In its most recent earnings report, announced on March 3, 2026, Target reported earnings per share (EPS) of $2.44, exceeding analyst expectations of $2.16 by $0.28. The company generated revenue of $30.45 billion for the quarter, slightly below the estimated $30.52 billion. Despite this, Target managed a return on equity of 22.25% and a net margin of 3.54%. Notably, revenue decreased by 1.5% compared to the same quarter last year, which saw an EPS of $2.41.
Looking ahead, Target has set guidance for the first quarter of 2026 at an EPS range of 1.300 and for the fiscal year at 7.500-8.500 EPS, with analysts forecasting an EPS of 8.69 for the current year.
Dividend and Analyst Ratings
In addition to its operating performance, Target recently announced a quarterly dividend of $1.14 per share, scheduled for payment on June 1, 2026. Shareholders on record as of May 13, 2026, will receive this dividend, which translates to an annualized payout of $4.56 and a yield of 3.9%. The company’s dividend payout ratio (DPR) stands at 56.09%.
Analysts have varying views on Target’s stock. Royal Bank of Canada reaffirmed an “outperform” rating with a target price of $130.00. In contrast, Barclays revised its price target from $91.00 to $108.00, maintaining an “underweight” rating. Meanwhile, Argus lowered its price target from $135.00 to $125.00, while still issuing a “buy” rating.

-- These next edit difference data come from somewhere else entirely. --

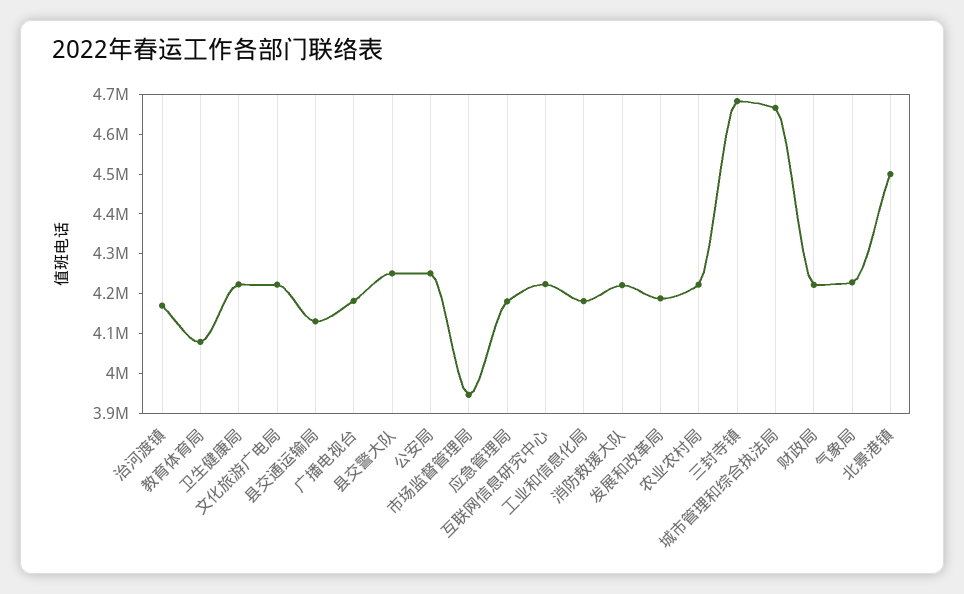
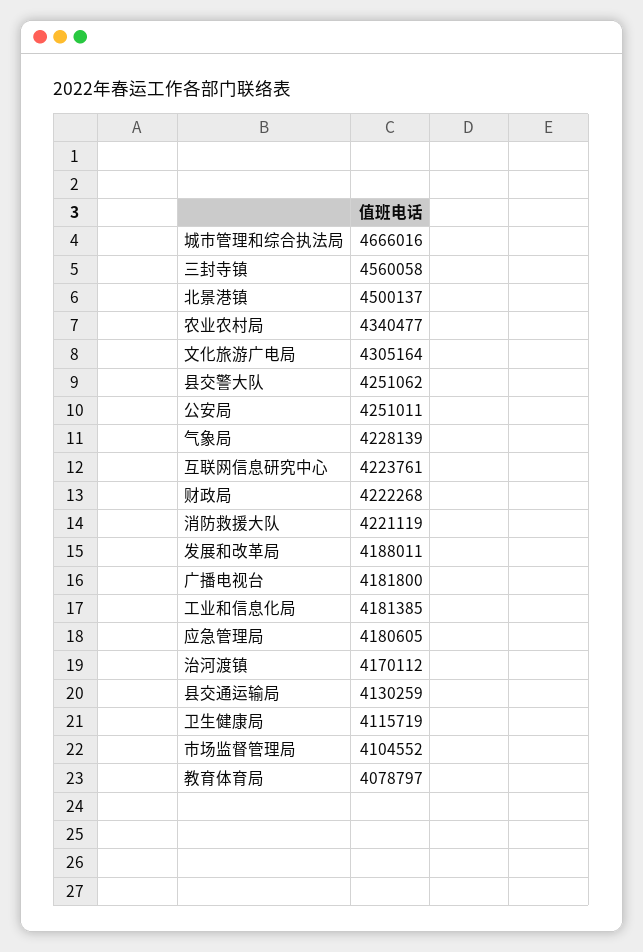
  {
    "治河渡镇": 4170112,
    "教育体育局": 4078797,
-   "卫生健康局": 4225000,
+   "卫生健康局": 4115719,
-   "文化旅游广电局": 4225000,
+   "文化旅游广电局": 4305164,
    "县交通运输局": 4130259,
    "广播电视台": 4181800,
    "县交警大队": 4251062,
    "公安局": 4251011,
-   "市场监督管理局": 3950000,
+   "市场监督管理局": 4104552,
    "应急管理局": 4180605,
    "互联网信息研究中心": 4223761,
    "工业和信息化局": 4181385,
    "消防救援大队": 4221119,
    "发展和改革局": 4188011,
-   "农业农村局": 4225000,
+   "农业农村局": 4340477,
-   "三封寺镇": 4675000,
+   "三封寺镇": 4560058,
    "城市管理和综合执法局": 4666016,
    "财政局": 4222268,
    "气象局": 4228139,
    "北景港镇": 4500137
  }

Overall, Target has received eleven “buy” ratings, twenty “hold” ratings, and three “sell” ratings from analysts. According to MarketBeat.com, the stock currently holds an average rating of “hold” and an average target price of $116.45.
Investors are paying close attention to the retailer’s strategic moves, especially under the leadership of new CEO Michael Fiddelke, who is implementing price cuts on around 3,000 products to enhance traffic and regain market share against discount competitors.
As Target navigates these changes, the impact of its pricing strategies and overall performance will be crucial in determining its standing in the competitive retail landscape.